Le Top 10 cinéma de la rédac­tion d’Exit Mag

1. Dunkerque de Chris­to­pher Nolan (16 points)

Un prodige de mise en scène grand spec­tacle sur la terre comme au ciel qui détourne les canons du film de guerre vers un film de survie lumi­neux.

2. Detroit de Kathryn Bige­low (15 points)

En plus de recons­ti­tuer les aspi­ra­tions et le massacre de la commu­nauté noire aux Etats-Unis, le premier film depuis Salò de Paso­lini à avoir réussi à filmer le fascisme ordi­naire.

3. Mise à mort du cerf sacré de Yorgos Lanthi­mos (10 points)

Bizarre, noir, mani­pu­la­teur, trou­blant et même pamphlé­taire dans sa dernière scène, l’es­sai ciné­ma­to­gra­phique le plus incon­for­table et le plus risqué de l’an­née. Avec une Nicole Kidman au sommet.

4. The Lost City of Z  de James Gray (10 points)

Superbe drame fami­lial lové dans la grande forme d’un film d’aven­tures exotiques. Un rêve de cinéma, tendu vers un dernier plan terras­sant de beauté.

5. 120 batte­ments par minute de Robin Campillo (9 points)

Un grand film de fiction, compas­sion­nel mais sans conces­sion, avec une scène de rêve d’an­tho­lo­gie tradui­sant toute l’hor­reur silen­cieuse des années Sida.

6. La La Land de Damien Chazelle (8 points)

Visite amou­reuse et musi­cale de Los Angeles, cité des ambi­tions accom­plies et des cœurs fêlés, dans un mélange mira­cu­leux de virtuo­sité et d’hu­mi­lité.
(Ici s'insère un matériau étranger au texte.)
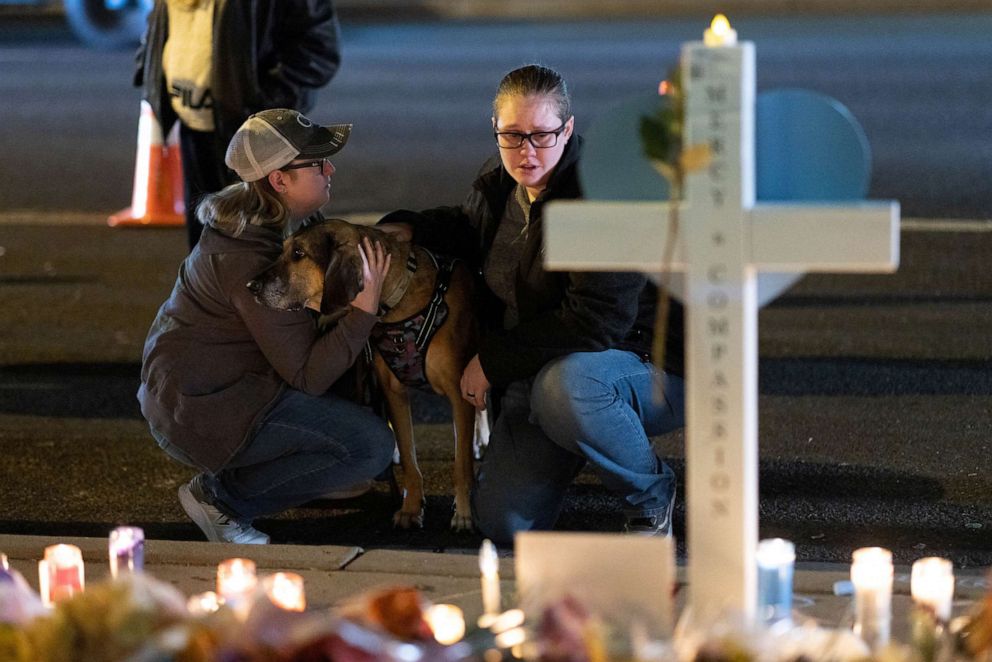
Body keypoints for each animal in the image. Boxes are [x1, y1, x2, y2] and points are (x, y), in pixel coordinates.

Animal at [250, 220, 478, 532]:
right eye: (282, 249)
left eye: (298, 253)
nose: (251, 286)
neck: (398, 303)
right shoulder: (393, 392)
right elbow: (409, 459)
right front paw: (410, 508)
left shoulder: (459, 393)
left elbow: (461, 464)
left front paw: (464, 513)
7. Au revoir là-haut d’Al­bert Dupon­tel (7 points)

Du très beau cinéma popu­laire comme on n’en faisait plus : hugo­lien, anar avec un fond de colère sociale et pour­tant tout public dans ses envo­lées poétiques. Avec la scène finale la plus émou­vante de l’an­née, et un Niels Ares­trup au sommet.

8. Barbara de Mathieu Amal­ric (6 points)
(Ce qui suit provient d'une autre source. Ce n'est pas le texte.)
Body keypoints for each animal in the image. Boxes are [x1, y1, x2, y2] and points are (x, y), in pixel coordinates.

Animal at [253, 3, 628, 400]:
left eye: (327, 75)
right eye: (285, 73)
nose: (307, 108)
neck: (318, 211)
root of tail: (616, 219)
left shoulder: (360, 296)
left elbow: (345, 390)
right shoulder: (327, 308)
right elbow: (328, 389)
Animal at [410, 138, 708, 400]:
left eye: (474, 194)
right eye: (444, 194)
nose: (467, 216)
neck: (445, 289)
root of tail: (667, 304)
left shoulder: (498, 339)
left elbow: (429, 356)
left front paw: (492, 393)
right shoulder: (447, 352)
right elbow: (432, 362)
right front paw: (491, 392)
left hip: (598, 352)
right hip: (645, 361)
Portrait inédit d’une icône à travers le regard d’un fan qui la fait renaître par l’illu­sion du cinéma. Un film bouillon­nant de gaieté et d’anti-confor­misme.
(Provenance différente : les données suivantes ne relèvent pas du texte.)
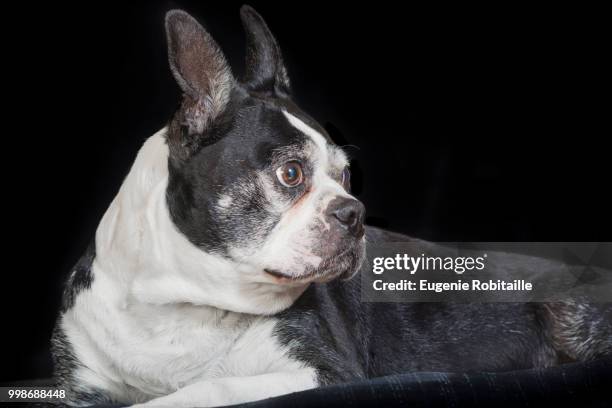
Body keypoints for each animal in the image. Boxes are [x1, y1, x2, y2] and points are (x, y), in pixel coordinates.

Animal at [50, 6, 608, 408]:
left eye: (345, 177)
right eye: (291, 173)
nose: (353, 212)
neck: (182, 305)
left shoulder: (323, 371)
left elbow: (208, 388)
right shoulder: (77, 386)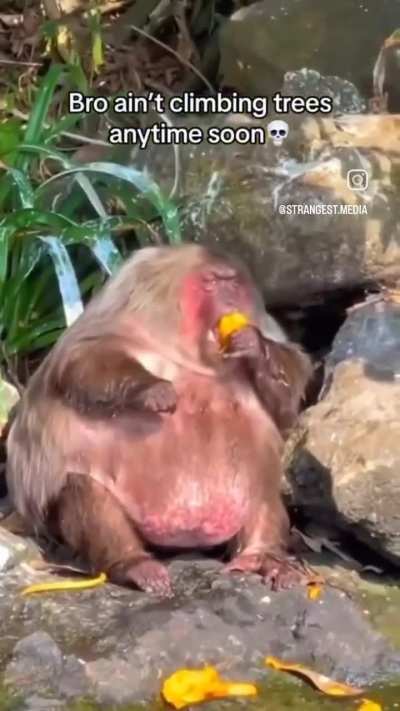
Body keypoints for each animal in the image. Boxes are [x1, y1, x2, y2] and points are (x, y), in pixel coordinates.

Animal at [6, 244, 312, 596]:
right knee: (83, 489)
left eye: (233, 283)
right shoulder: (128, 304)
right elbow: (83, 360)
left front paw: (254, 346)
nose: (231, 299)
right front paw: (152, 390)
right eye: (212, 283)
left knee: (261, 486)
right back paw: (132, 563)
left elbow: (285, 405)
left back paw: (263, 557)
9– Neruda de Pablo Larrain (6 points)

Vertiges piran­del­liens dans le Chili des années 40. Une fable fasci­nante sur la construc­tion des mythes poli­tiques et la créa­tion artis­tique.

10. Loving de Jeff Nichols (5 points)

Jeff Nichols désa­cra­lise le film de droit et de justice pour rendre sa noblesse au combat sans arme d’un amour conju­gal de toute éter­nité. Un biopic radieux qui fait contras­ter l’éloge de la bana­lité d’un couple mixte avec la violence raciste insti­tu­tion­na­li­sée.

Meilleur premier film :

Grave de Julia Ducour­nau (Alban Liebl)

Au croi­se­ment du teen-movie et du film gore, cette eau-forte est un vrai film d’au­teur à la française qui se salit les mains dans la tripaille du cinéma de genre.

Get out de Jordan Peele (Luc Hernan­dez)

Une comé­die horri­fique qui retour­ner les codes racistes de l’Amé­rique d’Obama dans un script futé et une mise en scène hitch­co­ckienne. La révé­la­tion de l’an­née qui confirme avec Detroit et Loving la nouvelle visi­bi­lité des Noirs dans le cinéma améri­cain.